When a cost falls at the top of a chain, the people downstream are still paying the old one — because they bought before the news, and the news travels slower than the bags.

A farmer reads good news that isn’t his

Fertilizer prices are dropping. Ryan Poe, who grows wheat in Hartline, Washington, read the same headline you did. His reply was flat: maybe a global supplier sees that instant change, but on his farm, the price hasn’t moved. He’d already bought most of his fertilizer for the year — and paid about 23% more than the spring before.

Two true things, side by side. The world price is falling. Poe’s cost is fixed. They don’t contradict each other. They’re just measuring different moments.

A price and a cost are not the same number

A market price is a snapshot of right now — what the next bag sells for this morning. A farmer’s cost is a memory: what he agreed to pay when he booked the order, weeks or months ago. Fertilizer is bought ahead of the season it feeds. By the time the spot price drops, the farmer has already signed for last season’s higher one and spread most of it on the field.

So when the news says “fertilizer is getting cheaper,” it’s telling the truth about the snapshot and saying nothing about the memory. The relief is real at the top of the pipe. It hasn’t reached the field, and it won’t for a buying cycle.

The lag is the whole story

Most chains have this gap built in. The thing changes hands long before its price reaches the person at the end. A wholesaler reprices today; the shop that bought its stock last month still rings up the old number; the shopper pays it. Nobody is cheating. The price simply moves faster than the goods, and the goods were paid for before the price moved.

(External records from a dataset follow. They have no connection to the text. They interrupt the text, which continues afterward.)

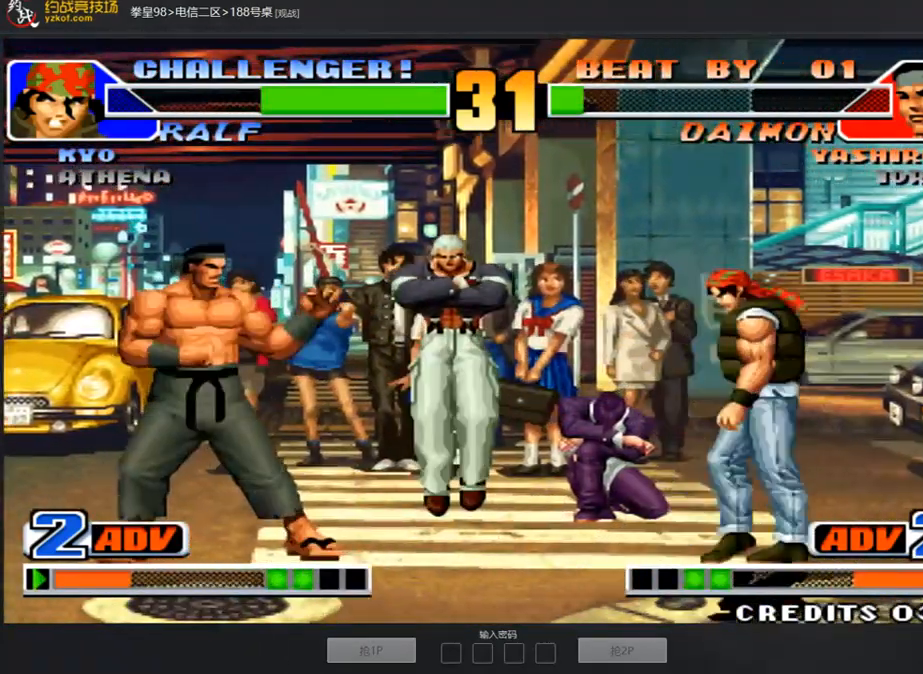
{"buttons": [], "left_stick": "center", "events": [[67, "left_stick", "left"], [285, "left_stick", "right"], [402, "left_stick", "left"], [469, "left_stick", "center"]]}
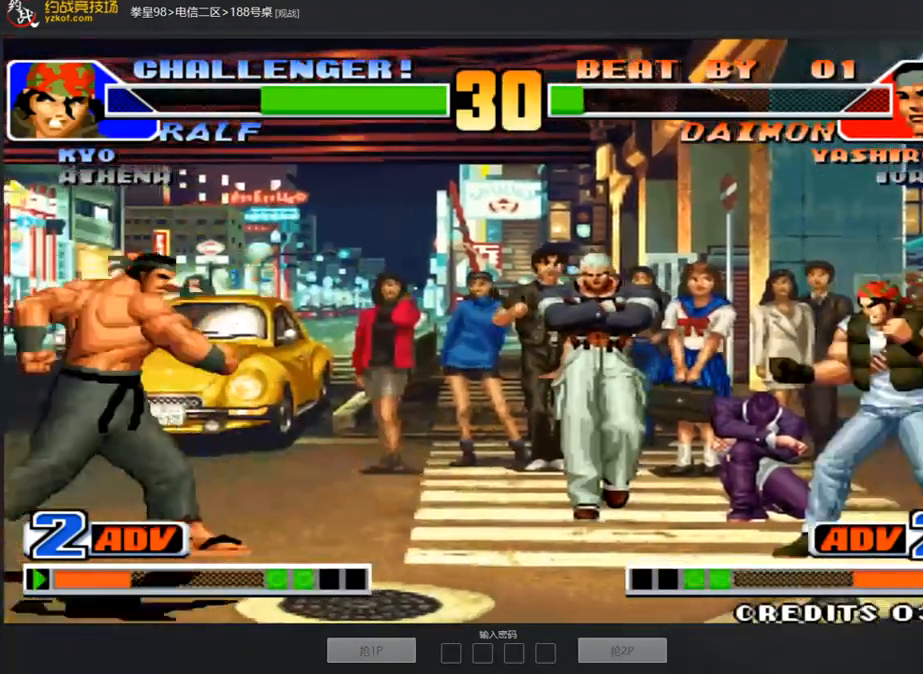
{"buttons": [], "left_stick": "center", "events": [[17, "left_stick", "left"], [284, "left_stick", "down-left"], [351, "C", "down"], [485, "C", "up"], [502, "left_stick", "center"]]}
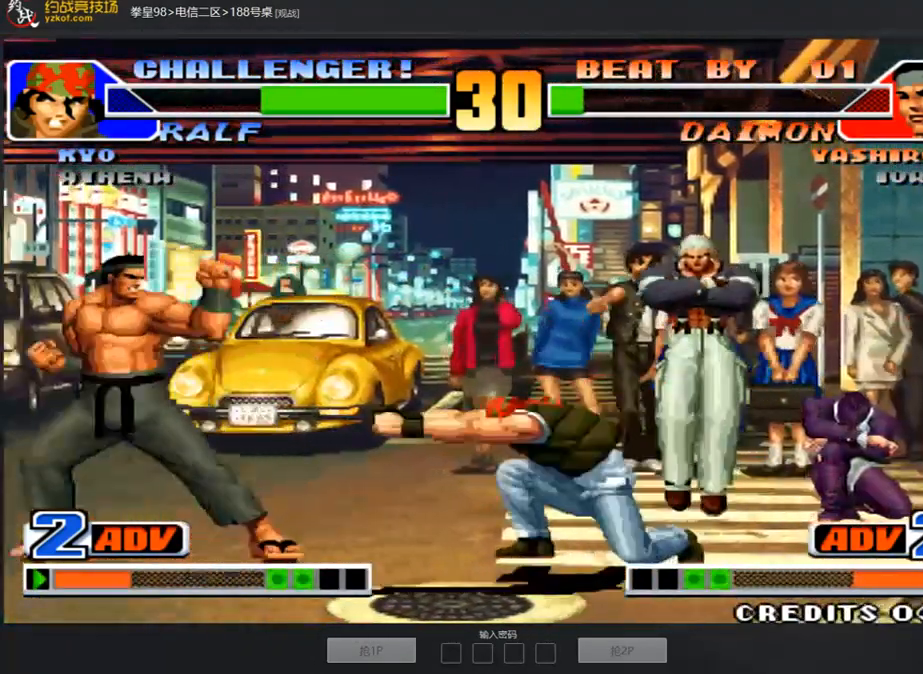
{"buttons": [], "left_stick": "right", "events": [[50, "left_stick", "right"], [151, "left_stick", "down-right"], [184, "C", "down"], [318, "C", "up"], [469, "left_stick", "right"]]}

This is why a falling cost can feel like a lie to the person it’s supposed to help. They’re not in the now the headline describes. They’re living in the then they already committed to.

Who got the lucky timing

The lag also decides winners by accident. Many Midwest farmers locked in their fertilizer before the Strait of Hormuz closed and the spike hit — partly shrewdness, partly luck, partly because they buy a lot from Canada, off the disrupted route. Poe bought later. Same crop, same season, same news — and one farmer is fine while the other is squeezed, separated only by the week they happened to sign.

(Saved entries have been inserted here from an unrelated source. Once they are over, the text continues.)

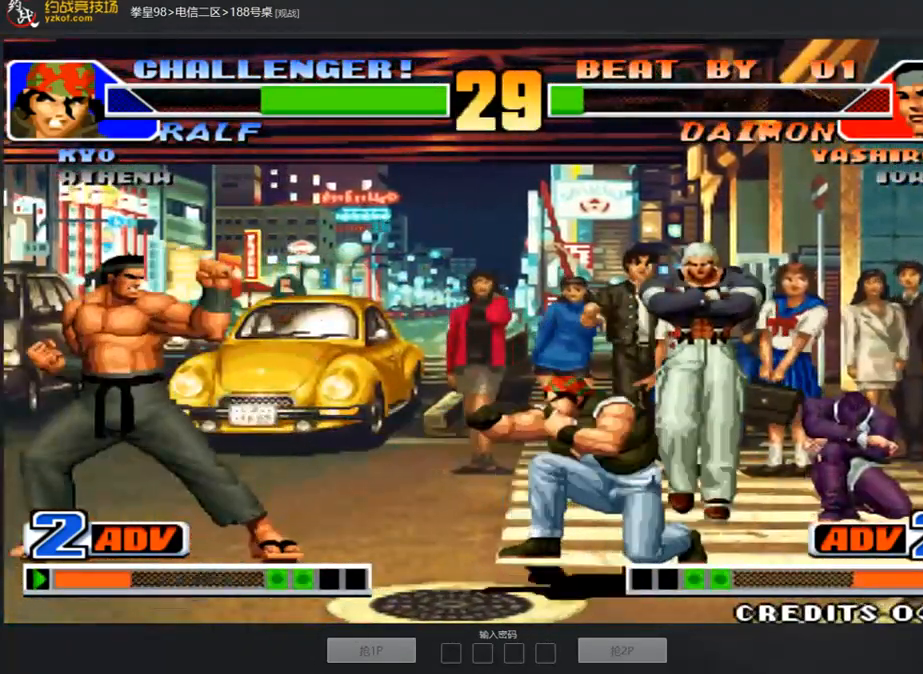
{"buttons": [], "left_stick": "right", "events": [[167, "left_stick", "down-right"], [402, "left_stick", "left"], [485, "left_stick", "right"]]}
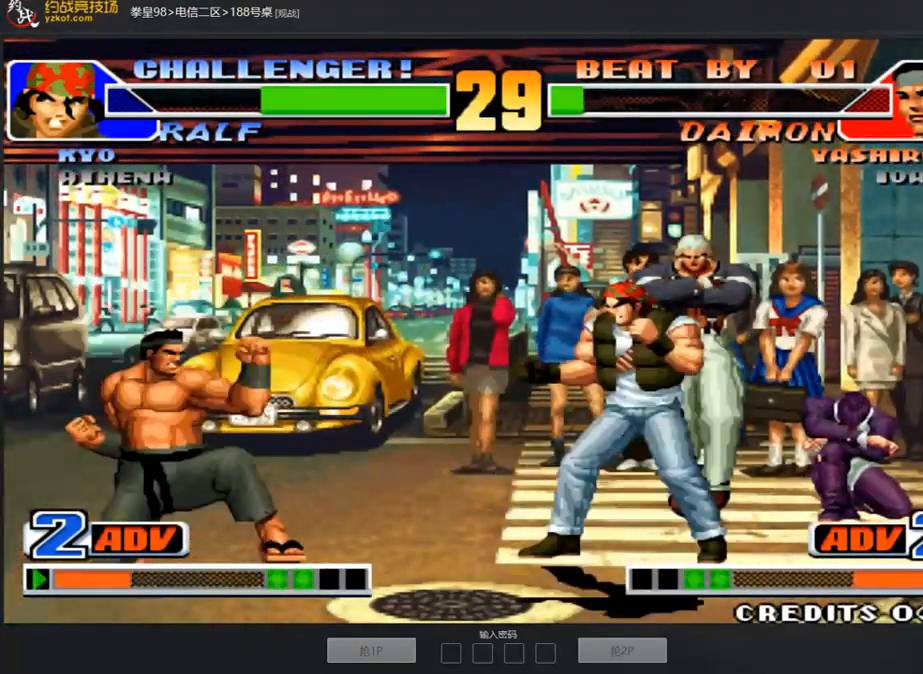
{"buttons": [], "left_stick": "left", "events": [[67, "left_stick", "center"], [117, "left_stick", "left"], [251, "left_stick", "right"], [469, "left_stick", "left"]]}
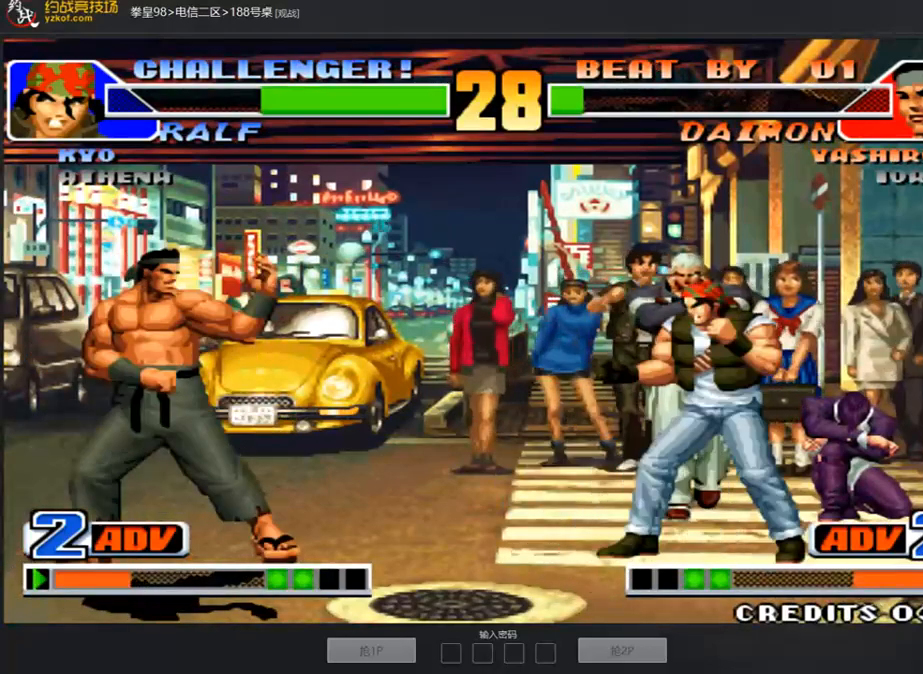
{"buttons": [], "left_stick": "right", "events": [[84, "left_stick", "center"], [134, "left_stick", "right"], [235, "left_stick", "center"], [419, "left_stick", "right"]]}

When a cost is locked in advance, timing stops being a detail and becomes the difference between a good year and giving up. Poe said the hard part is watching people around him reach the point of quitting.

What reaches your table, and when

You are downstream of Poe, further than you think. Fertilizer is one of the first costs in the food chain, and it travels to your grocery bill slowly — through next year’s harvest, then the price of bread and feed and the meat that ate the grain. So this week’s falling fertilizer price is not a discount waiting at the till. It’s a small easing of pressure that, if it holds, shows up a year or two from now, quietly, as a price that didn’t rise as much as it would have.

That’s worth holding loosely. The government is asking Congress for $11 billion to bridge a gap the market won’t close in time, on top of $12 billion already spent — which tells you how long and how uneven the lag can be, and how many people are stuck in the then while the headline celebrates the now.

On the whole

The price you read is almost never the price anyone near you is paying. Between the quote and the cost sits a delay — the time it takes for a change to travel down a chain that was paid for in advance. Poe is one node in that chain; the Midwest farmer who locked in early is another; you, holding a loaf of bread, are a third. None of you can see the others’ clocks. The next time a headline says something got cheaper or dearer, the honest question isn’t “by how much” but “for whom, and how long until it reaches me” — and the humbling answer is usually that you don’t know, and neither does the person who wrote the headline.

03 · Lab · your turn

Lock in the price

Rehearse buying a season of fertilizer up front, and feel why a later price drop never reaches the cost you already froze.

04 · Hope · carry this

The same lag that traps a farmer in last season's price also means a relief, once it starts, keeps arriving long after the headlines move on — and the people who grow food have weathered worse clocks than this one and are still in the field.